▶ Aim of the task: Count the lines in the records below that contain the string "second", treating uppercase and lowercase as different. Reply with the number only.
Start of Available records
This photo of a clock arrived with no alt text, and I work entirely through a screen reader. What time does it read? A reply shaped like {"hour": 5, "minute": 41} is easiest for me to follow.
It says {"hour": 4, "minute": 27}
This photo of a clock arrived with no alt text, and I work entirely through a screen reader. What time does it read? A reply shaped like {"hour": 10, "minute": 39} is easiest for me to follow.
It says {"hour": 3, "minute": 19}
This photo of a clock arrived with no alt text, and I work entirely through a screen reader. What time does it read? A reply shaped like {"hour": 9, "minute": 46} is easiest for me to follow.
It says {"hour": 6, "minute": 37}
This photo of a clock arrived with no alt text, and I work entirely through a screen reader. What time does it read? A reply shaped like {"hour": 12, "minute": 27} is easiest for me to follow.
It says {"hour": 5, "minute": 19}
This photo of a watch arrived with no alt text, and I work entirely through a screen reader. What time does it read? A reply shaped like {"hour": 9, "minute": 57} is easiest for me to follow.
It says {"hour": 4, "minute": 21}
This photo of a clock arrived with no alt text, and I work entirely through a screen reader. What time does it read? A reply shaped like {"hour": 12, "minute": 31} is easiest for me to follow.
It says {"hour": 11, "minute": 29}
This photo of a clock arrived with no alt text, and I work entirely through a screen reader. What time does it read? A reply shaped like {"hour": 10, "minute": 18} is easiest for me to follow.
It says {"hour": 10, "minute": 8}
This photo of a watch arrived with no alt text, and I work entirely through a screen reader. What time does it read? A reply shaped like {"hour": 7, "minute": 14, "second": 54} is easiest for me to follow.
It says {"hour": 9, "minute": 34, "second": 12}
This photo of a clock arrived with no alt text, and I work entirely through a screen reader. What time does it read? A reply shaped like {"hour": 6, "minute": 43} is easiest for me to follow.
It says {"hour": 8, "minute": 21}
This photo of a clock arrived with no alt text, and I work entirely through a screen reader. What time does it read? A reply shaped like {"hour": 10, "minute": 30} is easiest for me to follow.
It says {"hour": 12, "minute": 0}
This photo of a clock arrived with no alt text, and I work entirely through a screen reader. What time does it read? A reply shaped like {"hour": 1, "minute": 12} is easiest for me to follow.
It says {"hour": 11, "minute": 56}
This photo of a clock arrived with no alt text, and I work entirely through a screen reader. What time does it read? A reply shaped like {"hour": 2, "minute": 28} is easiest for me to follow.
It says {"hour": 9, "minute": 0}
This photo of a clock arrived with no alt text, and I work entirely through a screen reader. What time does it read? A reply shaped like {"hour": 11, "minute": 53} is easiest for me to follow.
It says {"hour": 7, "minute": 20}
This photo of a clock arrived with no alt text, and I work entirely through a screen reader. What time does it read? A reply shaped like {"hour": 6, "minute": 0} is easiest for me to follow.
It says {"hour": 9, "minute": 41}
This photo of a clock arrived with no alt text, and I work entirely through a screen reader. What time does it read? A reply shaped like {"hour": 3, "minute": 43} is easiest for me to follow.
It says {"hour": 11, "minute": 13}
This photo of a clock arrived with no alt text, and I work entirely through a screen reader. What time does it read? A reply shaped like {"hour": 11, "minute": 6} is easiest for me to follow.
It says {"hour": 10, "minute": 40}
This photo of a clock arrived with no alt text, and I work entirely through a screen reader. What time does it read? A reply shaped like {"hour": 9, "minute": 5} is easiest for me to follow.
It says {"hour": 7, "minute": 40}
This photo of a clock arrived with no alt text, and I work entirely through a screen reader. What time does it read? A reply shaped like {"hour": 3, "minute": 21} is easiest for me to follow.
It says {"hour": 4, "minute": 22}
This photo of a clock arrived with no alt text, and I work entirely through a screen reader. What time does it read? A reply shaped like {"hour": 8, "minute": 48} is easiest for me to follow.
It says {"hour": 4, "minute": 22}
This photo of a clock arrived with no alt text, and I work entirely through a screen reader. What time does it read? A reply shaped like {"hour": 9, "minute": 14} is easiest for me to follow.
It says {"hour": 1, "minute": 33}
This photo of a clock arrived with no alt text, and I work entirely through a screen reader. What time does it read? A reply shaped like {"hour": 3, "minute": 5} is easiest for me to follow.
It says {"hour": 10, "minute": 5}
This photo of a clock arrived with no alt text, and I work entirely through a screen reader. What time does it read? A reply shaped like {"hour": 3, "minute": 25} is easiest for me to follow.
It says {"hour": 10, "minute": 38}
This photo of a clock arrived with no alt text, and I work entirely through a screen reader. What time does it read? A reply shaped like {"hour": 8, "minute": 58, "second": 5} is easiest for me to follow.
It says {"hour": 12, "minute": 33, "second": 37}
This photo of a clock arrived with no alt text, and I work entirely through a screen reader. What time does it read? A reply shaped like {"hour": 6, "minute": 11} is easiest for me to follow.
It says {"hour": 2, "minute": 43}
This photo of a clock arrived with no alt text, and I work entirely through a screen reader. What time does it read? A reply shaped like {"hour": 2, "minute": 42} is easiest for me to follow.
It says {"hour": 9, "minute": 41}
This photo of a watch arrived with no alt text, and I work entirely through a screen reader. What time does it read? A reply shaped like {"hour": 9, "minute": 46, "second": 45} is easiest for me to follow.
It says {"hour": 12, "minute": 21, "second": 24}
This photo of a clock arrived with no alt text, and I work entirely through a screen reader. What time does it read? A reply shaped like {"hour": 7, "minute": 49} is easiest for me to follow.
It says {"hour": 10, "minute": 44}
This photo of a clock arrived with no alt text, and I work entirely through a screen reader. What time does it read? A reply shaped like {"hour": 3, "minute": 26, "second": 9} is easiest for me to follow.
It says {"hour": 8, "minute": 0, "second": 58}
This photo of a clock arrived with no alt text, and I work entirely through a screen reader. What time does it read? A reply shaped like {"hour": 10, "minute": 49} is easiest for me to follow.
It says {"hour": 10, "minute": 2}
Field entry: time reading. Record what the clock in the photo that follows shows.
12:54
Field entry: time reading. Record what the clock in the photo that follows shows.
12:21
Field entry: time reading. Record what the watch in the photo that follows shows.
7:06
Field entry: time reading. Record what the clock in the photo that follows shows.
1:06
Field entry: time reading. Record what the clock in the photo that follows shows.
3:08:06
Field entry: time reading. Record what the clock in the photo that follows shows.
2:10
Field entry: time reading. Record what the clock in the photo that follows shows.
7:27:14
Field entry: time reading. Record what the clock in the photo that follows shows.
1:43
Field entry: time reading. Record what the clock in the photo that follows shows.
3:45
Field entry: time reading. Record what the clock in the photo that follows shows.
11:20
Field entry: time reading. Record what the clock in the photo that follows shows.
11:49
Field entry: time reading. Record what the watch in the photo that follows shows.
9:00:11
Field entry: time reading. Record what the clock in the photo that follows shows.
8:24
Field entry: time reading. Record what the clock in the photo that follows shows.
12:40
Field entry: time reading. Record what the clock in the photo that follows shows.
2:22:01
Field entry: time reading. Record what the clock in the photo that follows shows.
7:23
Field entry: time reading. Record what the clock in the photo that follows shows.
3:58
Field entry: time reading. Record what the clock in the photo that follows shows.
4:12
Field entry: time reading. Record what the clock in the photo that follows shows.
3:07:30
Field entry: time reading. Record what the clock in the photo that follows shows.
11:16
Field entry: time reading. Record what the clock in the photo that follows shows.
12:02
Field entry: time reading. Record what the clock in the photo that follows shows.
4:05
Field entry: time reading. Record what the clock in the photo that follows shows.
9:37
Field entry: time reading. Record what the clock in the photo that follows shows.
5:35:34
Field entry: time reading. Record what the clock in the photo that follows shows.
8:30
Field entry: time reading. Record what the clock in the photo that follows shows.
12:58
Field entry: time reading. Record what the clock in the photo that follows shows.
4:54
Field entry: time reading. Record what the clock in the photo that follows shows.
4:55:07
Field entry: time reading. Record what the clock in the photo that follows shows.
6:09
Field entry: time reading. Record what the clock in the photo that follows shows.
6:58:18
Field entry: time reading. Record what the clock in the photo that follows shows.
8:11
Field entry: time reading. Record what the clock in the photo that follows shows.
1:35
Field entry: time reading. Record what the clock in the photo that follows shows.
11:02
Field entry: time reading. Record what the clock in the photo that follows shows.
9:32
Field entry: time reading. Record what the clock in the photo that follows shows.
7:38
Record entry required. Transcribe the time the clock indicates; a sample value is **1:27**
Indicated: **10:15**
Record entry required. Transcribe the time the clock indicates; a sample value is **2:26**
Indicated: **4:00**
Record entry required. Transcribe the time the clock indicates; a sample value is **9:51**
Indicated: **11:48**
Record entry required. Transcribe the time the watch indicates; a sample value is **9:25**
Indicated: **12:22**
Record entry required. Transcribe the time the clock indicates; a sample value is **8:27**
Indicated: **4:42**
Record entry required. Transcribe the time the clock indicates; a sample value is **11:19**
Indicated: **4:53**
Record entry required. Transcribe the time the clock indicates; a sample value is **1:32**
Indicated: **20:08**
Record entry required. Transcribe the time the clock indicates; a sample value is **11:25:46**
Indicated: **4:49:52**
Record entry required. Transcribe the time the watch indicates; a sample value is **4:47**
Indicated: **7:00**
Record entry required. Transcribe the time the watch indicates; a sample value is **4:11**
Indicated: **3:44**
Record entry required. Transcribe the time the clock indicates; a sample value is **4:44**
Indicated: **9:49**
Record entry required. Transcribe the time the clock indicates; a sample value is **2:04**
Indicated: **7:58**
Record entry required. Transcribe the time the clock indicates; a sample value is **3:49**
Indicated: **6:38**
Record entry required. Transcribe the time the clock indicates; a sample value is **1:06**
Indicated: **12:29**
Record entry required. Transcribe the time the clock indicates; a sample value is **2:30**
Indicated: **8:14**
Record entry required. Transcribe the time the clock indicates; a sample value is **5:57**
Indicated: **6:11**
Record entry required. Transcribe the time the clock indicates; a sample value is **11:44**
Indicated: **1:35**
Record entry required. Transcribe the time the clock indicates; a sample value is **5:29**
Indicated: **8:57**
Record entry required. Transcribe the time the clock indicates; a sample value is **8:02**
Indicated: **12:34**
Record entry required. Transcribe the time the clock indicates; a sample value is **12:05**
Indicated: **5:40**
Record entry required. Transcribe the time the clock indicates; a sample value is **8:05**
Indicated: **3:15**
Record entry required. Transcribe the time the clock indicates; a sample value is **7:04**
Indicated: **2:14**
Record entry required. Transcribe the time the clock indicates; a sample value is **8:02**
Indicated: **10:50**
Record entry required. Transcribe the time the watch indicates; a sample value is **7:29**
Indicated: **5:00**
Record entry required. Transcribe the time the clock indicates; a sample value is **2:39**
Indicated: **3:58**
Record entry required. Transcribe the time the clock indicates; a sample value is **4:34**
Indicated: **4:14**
End of Available records
▶ Task answer: 8